Work instruction — Whenever a line below holds the word "metal", copy that line.

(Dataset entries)
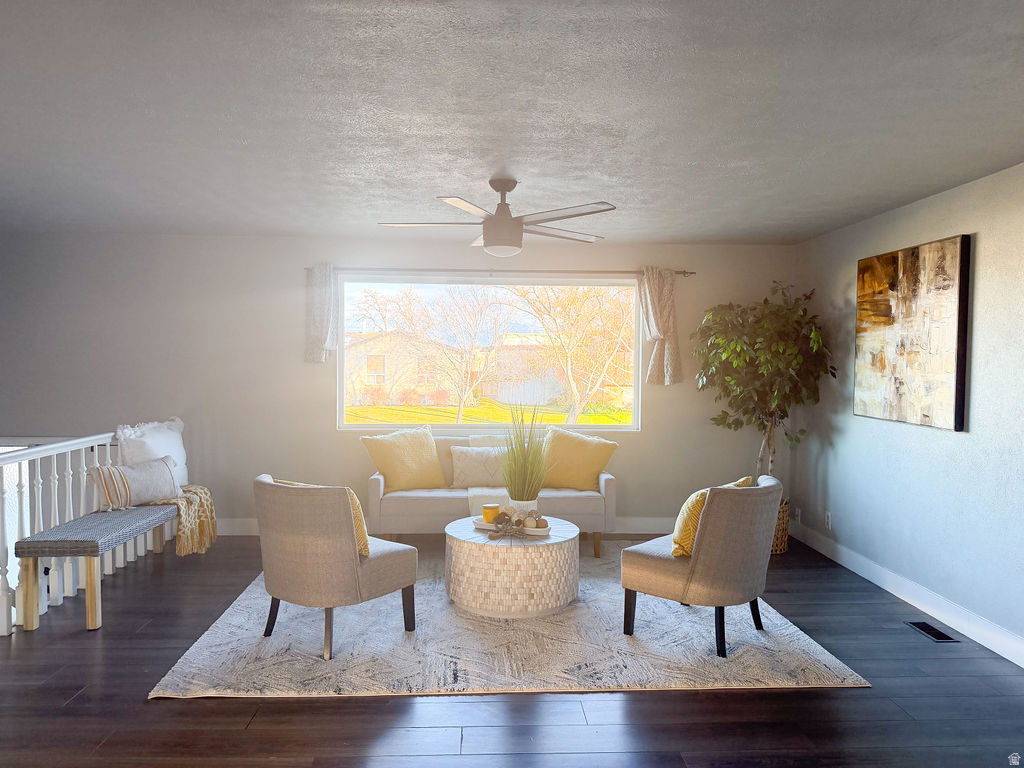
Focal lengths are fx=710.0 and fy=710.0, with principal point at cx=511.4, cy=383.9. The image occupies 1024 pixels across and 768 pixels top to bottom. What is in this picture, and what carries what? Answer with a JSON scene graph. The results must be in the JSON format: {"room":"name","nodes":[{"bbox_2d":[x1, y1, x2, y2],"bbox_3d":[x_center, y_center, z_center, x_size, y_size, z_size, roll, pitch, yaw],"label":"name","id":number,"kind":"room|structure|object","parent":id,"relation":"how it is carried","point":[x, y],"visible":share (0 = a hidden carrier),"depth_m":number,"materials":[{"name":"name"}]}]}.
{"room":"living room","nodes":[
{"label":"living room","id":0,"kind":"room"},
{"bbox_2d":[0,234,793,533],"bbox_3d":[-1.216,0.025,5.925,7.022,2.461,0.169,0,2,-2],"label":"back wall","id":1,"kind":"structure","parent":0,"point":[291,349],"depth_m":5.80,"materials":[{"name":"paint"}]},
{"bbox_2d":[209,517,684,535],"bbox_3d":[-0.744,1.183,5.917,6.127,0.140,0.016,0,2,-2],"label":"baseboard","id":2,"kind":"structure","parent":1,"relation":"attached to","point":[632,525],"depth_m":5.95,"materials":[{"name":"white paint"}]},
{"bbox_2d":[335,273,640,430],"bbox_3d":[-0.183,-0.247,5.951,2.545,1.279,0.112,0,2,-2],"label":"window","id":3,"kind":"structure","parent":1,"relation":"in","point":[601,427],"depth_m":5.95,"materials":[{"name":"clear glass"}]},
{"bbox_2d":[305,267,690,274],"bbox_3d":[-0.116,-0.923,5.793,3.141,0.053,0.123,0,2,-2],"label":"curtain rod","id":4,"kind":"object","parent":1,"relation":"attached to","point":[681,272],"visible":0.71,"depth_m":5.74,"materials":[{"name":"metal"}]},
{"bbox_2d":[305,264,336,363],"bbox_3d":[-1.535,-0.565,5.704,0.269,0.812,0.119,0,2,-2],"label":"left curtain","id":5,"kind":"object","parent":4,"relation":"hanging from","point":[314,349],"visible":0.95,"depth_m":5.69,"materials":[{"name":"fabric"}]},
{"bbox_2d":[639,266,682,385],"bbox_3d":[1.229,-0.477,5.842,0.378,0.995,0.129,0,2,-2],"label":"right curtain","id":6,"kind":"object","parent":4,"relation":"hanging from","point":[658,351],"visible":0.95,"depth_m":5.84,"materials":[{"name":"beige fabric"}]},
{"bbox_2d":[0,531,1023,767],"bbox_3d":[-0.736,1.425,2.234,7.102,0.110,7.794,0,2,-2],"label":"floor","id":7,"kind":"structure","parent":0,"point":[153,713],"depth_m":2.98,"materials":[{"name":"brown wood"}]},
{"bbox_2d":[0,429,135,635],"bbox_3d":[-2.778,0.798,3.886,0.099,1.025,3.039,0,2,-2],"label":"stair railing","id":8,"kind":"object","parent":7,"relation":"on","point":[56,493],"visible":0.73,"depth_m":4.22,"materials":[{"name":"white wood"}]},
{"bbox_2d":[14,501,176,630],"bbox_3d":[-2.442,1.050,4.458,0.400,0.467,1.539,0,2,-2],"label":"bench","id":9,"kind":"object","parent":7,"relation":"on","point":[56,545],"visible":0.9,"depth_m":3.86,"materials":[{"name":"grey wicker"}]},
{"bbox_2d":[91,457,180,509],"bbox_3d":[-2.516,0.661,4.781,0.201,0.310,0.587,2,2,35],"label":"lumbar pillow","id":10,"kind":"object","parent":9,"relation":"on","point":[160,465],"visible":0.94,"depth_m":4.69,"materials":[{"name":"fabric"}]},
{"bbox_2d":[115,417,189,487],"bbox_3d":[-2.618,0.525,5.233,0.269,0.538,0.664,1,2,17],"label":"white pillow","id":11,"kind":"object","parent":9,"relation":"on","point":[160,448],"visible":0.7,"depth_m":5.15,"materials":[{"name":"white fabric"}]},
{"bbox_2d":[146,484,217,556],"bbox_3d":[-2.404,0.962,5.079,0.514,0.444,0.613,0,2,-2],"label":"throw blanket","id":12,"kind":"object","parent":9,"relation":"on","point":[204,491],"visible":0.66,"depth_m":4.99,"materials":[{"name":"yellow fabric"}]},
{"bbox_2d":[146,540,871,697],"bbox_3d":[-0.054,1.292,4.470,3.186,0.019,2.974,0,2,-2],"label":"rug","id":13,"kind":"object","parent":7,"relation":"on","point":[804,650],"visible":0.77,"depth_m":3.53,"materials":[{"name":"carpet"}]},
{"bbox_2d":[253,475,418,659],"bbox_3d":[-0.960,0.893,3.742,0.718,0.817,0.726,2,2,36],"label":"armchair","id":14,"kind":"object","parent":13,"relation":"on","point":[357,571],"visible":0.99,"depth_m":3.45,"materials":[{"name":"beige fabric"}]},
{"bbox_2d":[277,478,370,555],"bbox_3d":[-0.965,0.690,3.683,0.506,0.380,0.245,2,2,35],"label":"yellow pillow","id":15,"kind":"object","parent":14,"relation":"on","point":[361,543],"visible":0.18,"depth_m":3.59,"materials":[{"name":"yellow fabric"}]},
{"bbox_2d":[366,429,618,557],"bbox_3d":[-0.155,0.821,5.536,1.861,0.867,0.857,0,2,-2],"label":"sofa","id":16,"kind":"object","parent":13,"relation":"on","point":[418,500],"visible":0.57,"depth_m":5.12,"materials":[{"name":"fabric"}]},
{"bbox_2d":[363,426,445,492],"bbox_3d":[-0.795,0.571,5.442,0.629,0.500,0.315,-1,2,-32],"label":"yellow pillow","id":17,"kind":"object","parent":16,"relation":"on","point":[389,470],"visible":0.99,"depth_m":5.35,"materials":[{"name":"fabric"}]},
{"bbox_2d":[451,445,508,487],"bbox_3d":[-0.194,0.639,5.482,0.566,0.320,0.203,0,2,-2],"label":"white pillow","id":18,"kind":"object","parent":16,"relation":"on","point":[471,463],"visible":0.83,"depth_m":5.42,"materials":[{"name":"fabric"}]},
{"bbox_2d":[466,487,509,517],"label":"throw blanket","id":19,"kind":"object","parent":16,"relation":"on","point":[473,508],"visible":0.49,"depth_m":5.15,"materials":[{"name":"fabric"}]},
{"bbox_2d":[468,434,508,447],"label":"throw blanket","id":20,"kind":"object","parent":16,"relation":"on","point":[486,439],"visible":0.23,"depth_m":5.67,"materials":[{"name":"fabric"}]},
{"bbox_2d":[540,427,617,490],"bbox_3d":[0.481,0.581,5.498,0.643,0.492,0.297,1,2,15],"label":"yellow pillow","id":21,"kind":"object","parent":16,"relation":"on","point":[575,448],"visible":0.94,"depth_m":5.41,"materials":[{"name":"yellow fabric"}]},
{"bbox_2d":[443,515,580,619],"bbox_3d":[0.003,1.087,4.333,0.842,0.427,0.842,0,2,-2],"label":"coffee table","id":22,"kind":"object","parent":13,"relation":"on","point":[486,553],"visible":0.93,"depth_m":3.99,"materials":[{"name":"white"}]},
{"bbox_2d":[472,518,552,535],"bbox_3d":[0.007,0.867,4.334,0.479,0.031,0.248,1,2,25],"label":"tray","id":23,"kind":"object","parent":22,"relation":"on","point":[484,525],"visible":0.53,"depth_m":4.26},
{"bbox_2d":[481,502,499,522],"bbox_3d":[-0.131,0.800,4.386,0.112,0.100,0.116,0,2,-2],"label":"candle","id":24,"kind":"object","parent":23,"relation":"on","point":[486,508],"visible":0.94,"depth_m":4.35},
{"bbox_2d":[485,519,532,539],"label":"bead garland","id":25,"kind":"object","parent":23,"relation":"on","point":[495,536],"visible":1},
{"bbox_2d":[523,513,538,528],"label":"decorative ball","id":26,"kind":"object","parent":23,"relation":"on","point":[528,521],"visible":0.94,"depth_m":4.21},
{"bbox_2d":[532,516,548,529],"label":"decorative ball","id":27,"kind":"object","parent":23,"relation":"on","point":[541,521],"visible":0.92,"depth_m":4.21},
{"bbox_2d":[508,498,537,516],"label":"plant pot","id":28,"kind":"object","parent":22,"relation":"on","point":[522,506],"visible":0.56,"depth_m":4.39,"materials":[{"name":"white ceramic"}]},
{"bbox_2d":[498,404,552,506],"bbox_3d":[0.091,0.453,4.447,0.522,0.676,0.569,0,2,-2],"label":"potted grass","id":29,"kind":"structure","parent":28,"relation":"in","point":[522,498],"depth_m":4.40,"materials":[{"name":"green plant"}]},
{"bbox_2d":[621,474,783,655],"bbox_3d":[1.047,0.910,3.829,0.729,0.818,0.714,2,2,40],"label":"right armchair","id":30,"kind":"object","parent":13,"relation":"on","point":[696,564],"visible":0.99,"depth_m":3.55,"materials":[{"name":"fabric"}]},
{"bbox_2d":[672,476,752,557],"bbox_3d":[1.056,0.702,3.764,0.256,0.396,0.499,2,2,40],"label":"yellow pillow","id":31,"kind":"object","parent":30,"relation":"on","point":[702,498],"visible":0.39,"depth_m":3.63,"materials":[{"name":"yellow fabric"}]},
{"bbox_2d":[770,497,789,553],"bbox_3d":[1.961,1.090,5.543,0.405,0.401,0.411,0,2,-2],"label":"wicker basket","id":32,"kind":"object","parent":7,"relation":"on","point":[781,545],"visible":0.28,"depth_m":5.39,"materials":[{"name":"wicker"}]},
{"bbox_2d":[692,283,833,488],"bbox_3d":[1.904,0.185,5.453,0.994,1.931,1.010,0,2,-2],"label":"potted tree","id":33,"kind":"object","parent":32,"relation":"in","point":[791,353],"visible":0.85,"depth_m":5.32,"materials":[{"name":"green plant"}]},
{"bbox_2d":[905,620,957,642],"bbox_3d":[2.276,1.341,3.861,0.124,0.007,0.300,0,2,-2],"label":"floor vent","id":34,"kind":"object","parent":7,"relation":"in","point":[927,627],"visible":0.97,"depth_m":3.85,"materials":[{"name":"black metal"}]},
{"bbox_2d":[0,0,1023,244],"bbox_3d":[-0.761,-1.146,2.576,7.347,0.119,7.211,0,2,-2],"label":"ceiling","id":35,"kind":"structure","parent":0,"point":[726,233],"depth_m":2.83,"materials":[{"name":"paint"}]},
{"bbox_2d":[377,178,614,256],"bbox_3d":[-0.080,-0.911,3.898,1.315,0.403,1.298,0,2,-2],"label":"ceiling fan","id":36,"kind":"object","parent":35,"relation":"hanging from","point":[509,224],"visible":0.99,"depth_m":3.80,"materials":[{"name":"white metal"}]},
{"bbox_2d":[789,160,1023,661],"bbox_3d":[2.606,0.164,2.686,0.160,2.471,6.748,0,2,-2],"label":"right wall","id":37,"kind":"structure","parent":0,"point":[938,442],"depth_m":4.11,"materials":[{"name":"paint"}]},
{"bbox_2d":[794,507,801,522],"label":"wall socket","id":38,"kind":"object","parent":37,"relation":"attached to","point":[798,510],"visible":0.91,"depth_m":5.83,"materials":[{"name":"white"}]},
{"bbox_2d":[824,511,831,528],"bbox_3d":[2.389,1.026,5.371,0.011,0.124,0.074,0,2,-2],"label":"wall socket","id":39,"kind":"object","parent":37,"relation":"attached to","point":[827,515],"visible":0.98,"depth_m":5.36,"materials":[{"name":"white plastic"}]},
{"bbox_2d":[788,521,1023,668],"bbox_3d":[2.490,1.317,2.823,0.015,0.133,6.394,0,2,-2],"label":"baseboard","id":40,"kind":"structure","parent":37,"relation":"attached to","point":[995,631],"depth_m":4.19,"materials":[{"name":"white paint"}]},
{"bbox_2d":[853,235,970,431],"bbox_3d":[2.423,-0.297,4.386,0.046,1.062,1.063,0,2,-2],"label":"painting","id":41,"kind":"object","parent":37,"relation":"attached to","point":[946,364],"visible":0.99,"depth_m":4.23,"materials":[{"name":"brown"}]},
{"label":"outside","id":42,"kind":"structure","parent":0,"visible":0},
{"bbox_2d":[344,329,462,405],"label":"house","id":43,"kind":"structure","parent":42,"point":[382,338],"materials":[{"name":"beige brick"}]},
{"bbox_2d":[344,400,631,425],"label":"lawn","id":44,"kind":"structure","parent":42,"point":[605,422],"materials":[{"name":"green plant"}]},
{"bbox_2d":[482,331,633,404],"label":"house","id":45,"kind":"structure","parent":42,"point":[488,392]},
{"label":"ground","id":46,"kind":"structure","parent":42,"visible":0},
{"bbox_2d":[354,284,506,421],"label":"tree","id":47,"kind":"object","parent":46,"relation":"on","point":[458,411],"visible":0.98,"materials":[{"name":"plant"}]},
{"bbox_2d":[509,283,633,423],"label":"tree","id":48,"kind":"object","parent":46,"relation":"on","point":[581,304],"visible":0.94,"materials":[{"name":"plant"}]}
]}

Result of the exercise —
{"bbox_2d":[305,267,690,274],"bbox_3d":[-0.116,-0.923,5.793,3.141,0.053,0.123,0,2,-2],"label":"curtain rod","id":4,"kind":"object","parent":1,"relation":"attached to","point":[681,272],"visible":0.71,"depth_m":5.74,"materials":[{"name":"metal"}]},
{"bbox_2d":[905,620,957,642],"bbox_3d":[2.276,1.341,3.861,0.124,0.007,0.300,0,2,-2],"label":"floor vent","id":34,"kind":"object","parent":7,"relation":"in","point":[927,627],"visible":0.97,"depth_m":3.85,"materials":[{"name":"black metal"}]},
{"bbox_2d":[377,178,614,256],"bbox_3d":[-0.080,-0.911,3.898,1.315,0.403,1.298,0,2,-2],"label":"ceiling fan","id":36,"kind":"object","parent":35,"relation":"hanging from","point":[509,224],"visible":0.99,"depth_m":3.80,"materials":[{"name":"white metal"}]},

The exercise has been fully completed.